Monday, September 19, 2011

Relief from forfeiture under the Insurance Act

The Sovereign General Insurance Company v. Walker, 2011 ONCA 597 deals, in obiter, with relief from forfeiture under the Insurance Act:


III.      Did the motion judge err in granting relief from forfeiture?

[40]         My disposition of the second issue is sufficient to decide this appeal.  However, even if I am wrong in holding that Emshih could give notice under s. 3(a) of the policy conditions for liability coverage, I agree with the motion judge that the Walkers would, be entitled to relief from forfeiture under s. 129 of the Insurance Act. 

[41]         Section 129 provides:

Where there has been imperfect compliance with a statutory condition as to the proof of loss to be given by the insured or other matter or thing required to be done or omitted by the insured with respect to the loss and a consequent forfeiture or avoidance of the insurance in whole or in part and the court considers it inequitable that the insurance should be forfeited or avoided on that ground, the court may relieve against the forfeiture or avoidance on such terms as it considers just.

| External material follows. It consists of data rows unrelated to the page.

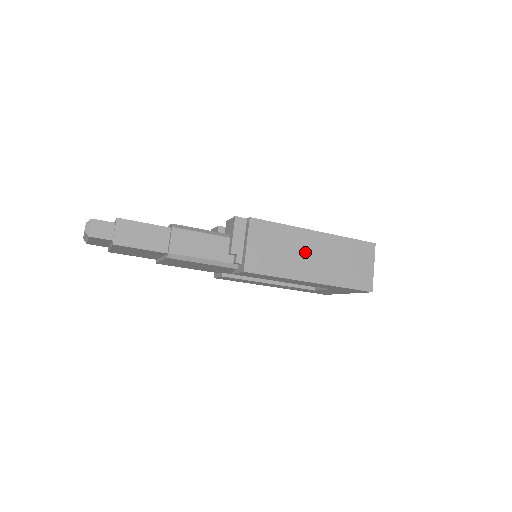
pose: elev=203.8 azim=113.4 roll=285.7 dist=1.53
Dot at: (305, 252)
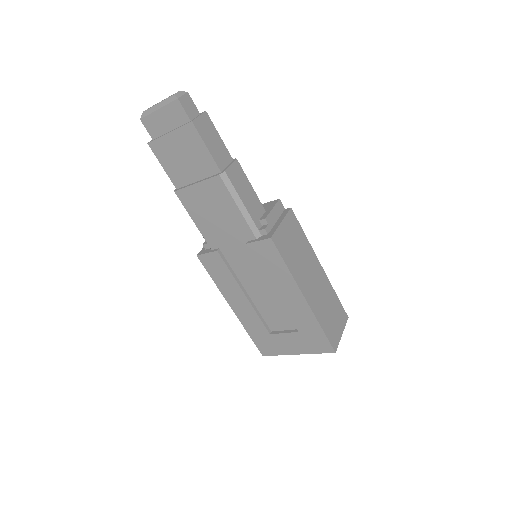
Dot at: (310, 272)
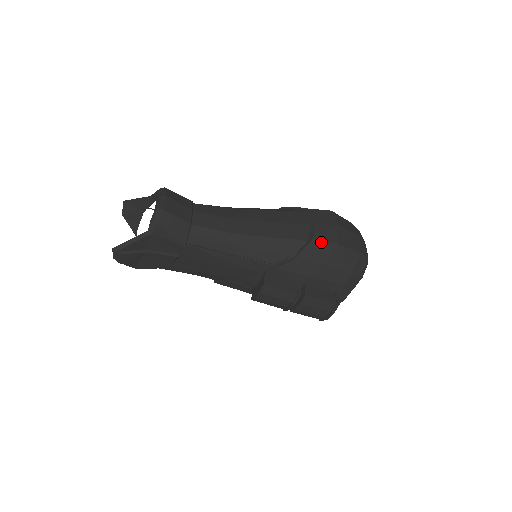
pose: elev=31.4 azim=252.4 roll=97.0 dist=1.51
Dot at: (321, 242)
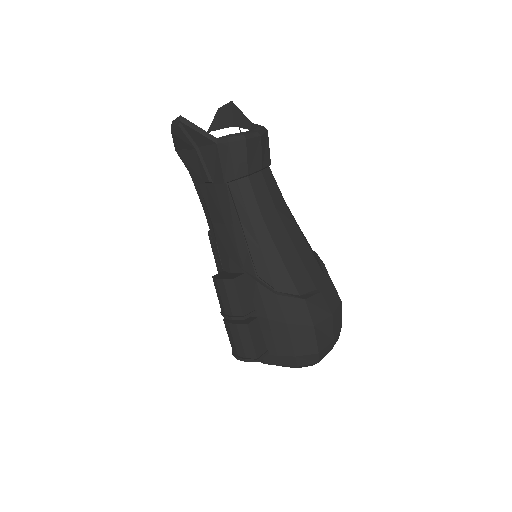
Dot at: (306, 309)
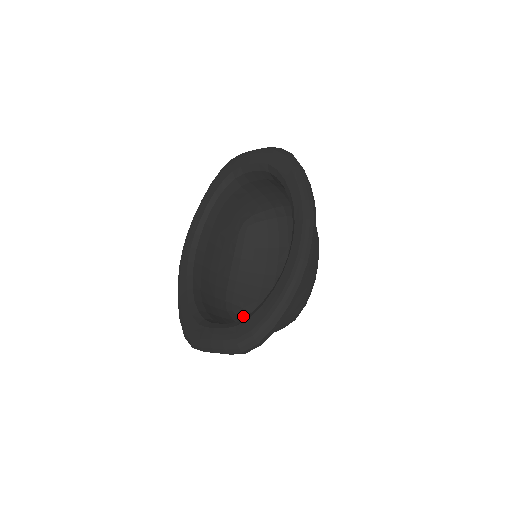
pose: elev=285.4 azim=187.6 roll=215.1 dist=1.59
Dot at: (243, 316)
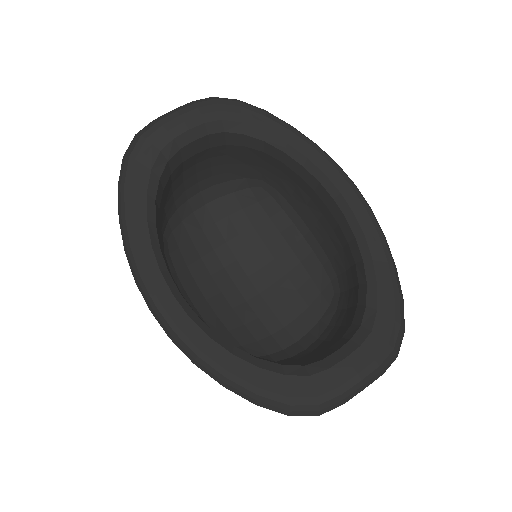
Dot at: (254, 353)
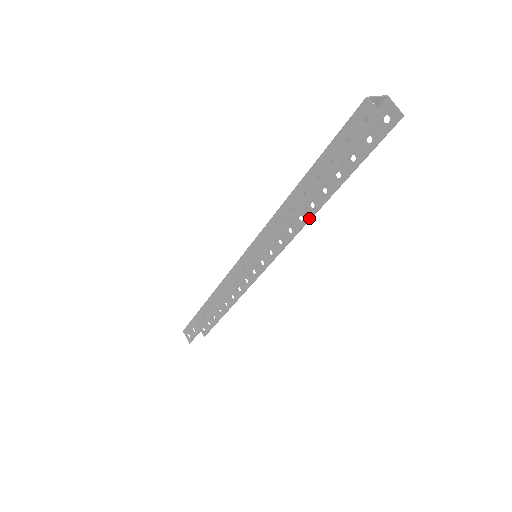
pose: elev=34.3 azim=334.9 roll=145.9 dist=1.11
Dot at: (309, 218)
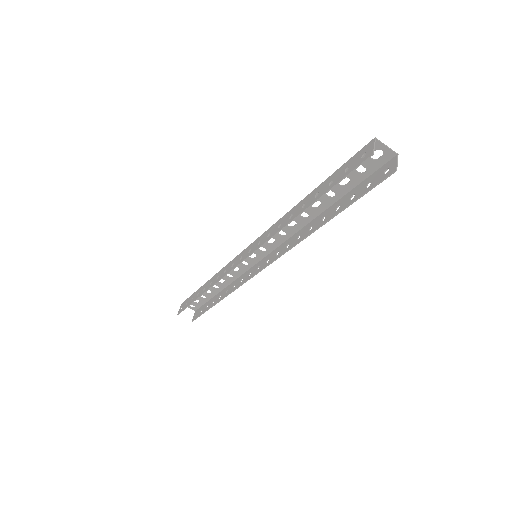
Dot at: (303, 238)
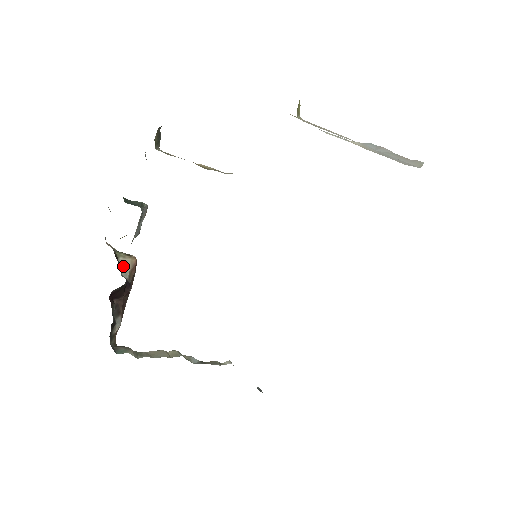
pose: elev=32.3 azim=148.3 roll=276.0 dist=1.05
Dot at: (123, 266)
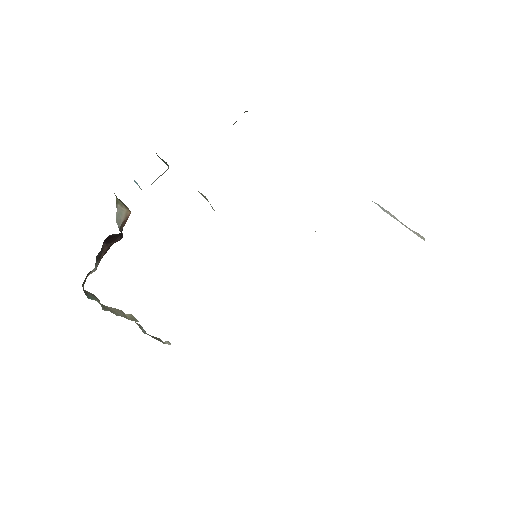
Dot at: (119, 214)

Relief from forfeiture under s. 129 applies both to statutory and policy conditions: see Falk Bros. Industries Ltd. v. Elance Steel Fabricating Co., [1989] 2 S.C.R. 778, at paras. 10-16.

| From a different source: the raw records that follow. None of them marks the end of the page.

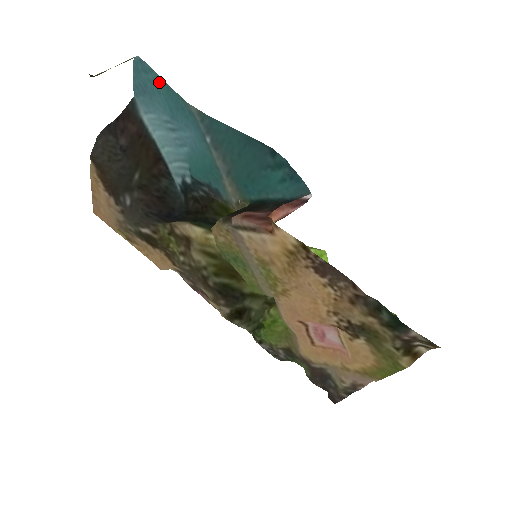
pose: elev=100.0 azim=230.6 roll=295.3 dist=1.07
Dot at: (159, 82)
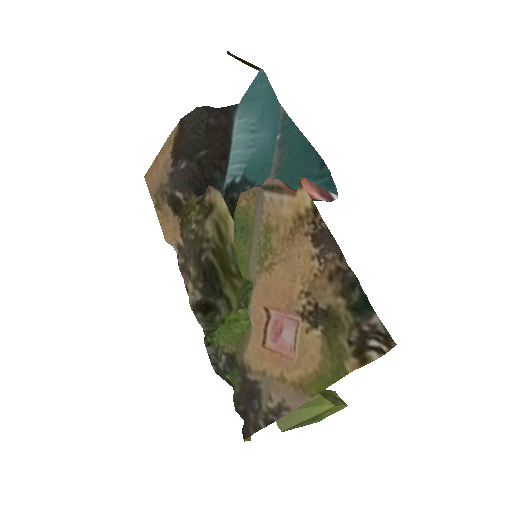
Dot at: (267, 90)
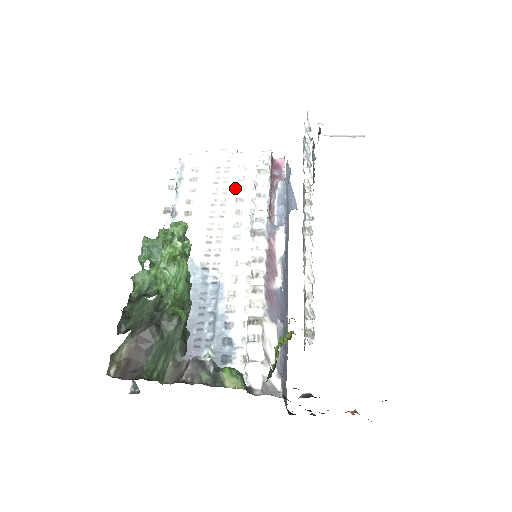
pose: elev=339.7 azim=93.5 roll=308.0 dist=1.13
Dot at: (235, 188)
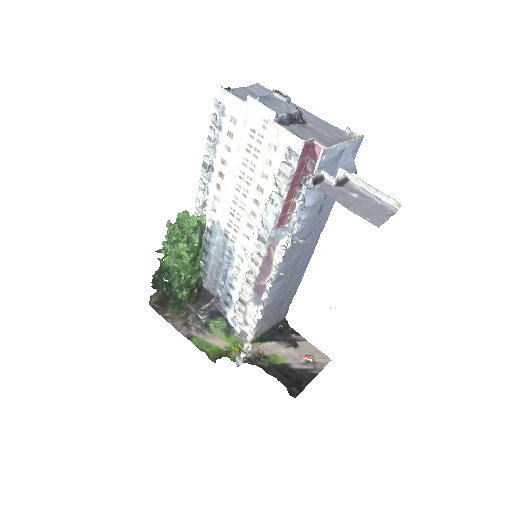
Dot at: (260, 172)
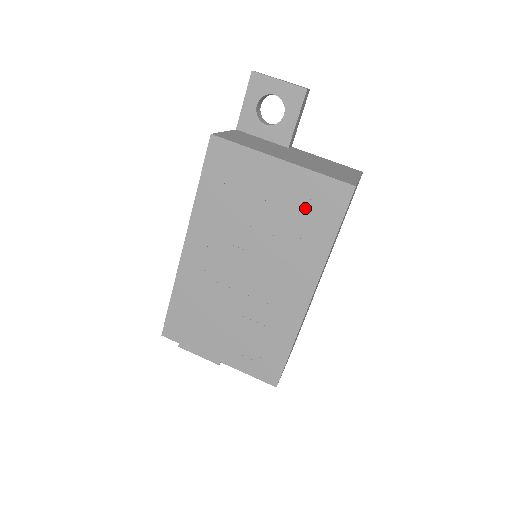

[42]         The two issues under this ground of appeal are: first, whether this is a case of imperfect compliance, as the Walkers maintain, or total non-compliance, as Sovereign maintains; and second, if this is a case of imperfect compliance, whether forfeiture of the insurance proceeds would be inequitable.

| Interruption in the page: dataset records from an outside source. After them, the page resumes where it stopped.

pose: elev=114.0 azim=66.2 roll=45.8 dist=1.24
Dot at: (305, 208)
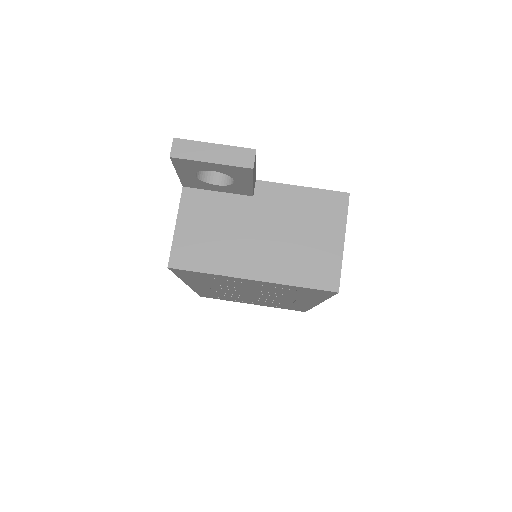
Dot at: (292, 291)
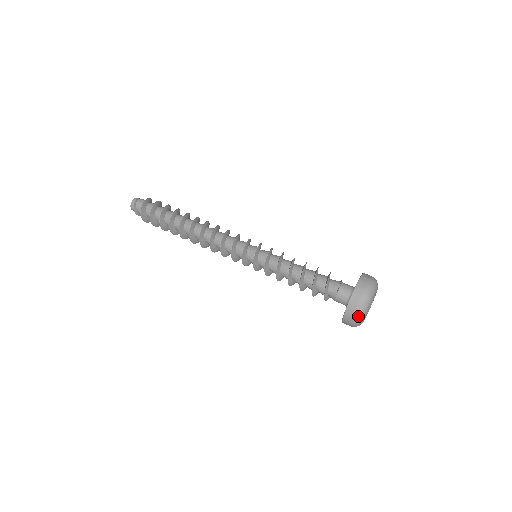
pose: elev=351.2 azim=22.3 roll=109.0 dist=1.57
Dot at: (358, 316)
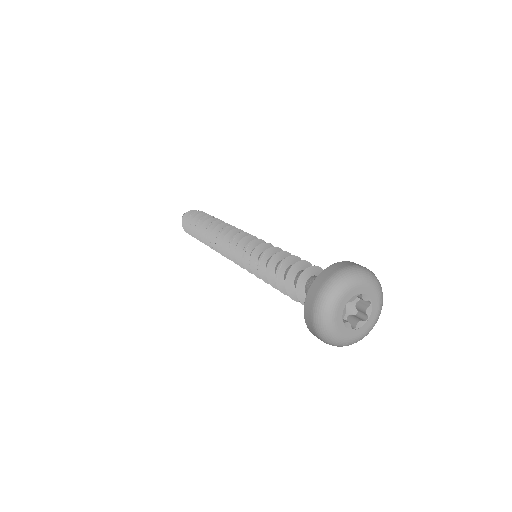
Dot at: (324, 338)
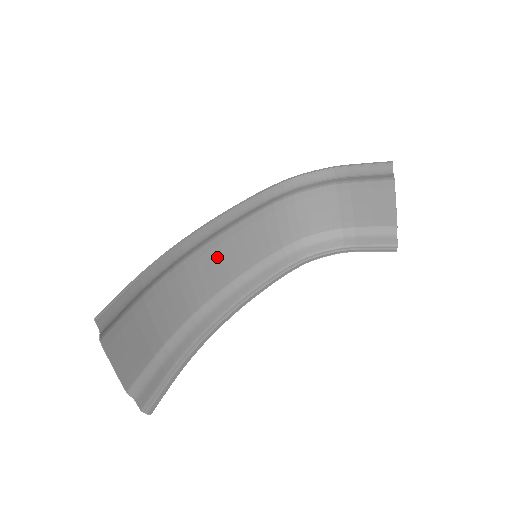
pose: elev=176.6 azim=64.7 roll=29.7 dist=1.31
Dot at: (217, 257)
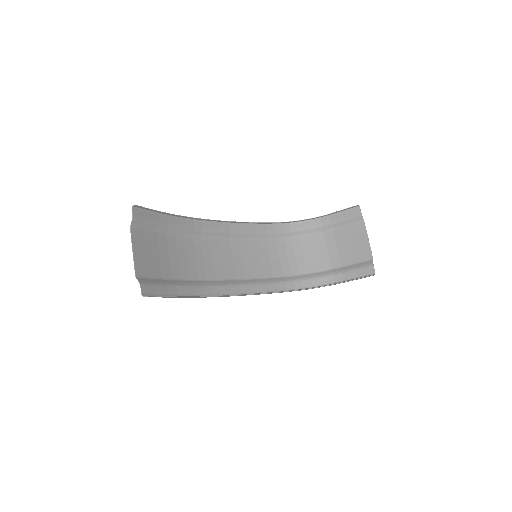
Dot at: (227, 254)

[43]         The law has treated the failure to give timely notice of a claim as imperfect compliance, not non-compliance: see Falk Bros. Industries Ltd. v. Elance Steel Fabricating Co., supra, at para. 18.  However, Sovereign submits that this principle does not apply on these facts.  It says that because Emshih was not entitled to give notice under s. 3(a) of the policy conditions for liability coverage, then in substance no notice was given, rendering this a case of non-compliance, not imperfect compliance.

[44]         It seems to me that Sovereign's position is far too rigid.  As I said earlier, the question of compliance has to be looked at in the light of the purpose of a timely notice provision.  Notice gives the insurer an opportunity to investigate the merits of a claim, negotiate a settlement, and if necessary, defend the action.  Sovereign had that opportunity.  It chose not to exercise it. 

[45]         In other words, this is not a case where the insured had no actual notice of the claim or loss - Sovereign did have actual notice and made a conscious decision not to participate in the litigation.  Even if the notice should have come from Sun Shelters, the notice from Emshih makes this a case of imperfect compliance, not non-compliance. 

[46]         As this is a case of imperfect compliance, the only remaining question under s. 129 is whether forfeiture of the insurance proceeds would be inequitable.  The motion judge held that it would be, and made two key findings of fact in support of that holding:

1.                  There was no bad faith by Sun Shelters, the Walkers or Emshih; and

2.                  Although Emshih gave Sovereign notice of the Walkers' claim over five years after the accident occurred, Sovereign suffered no prejudice from the late delivery of the notice.  In the motion judge's words: "Whether the insurer received notice six months or six years after the accident it is difficult to imagine that it would have acted any differently."

[47]         Sovereign does not challenge these findings of fact, and I have no basis to interfere with them.  On these findings, forfeiture would be inequitable.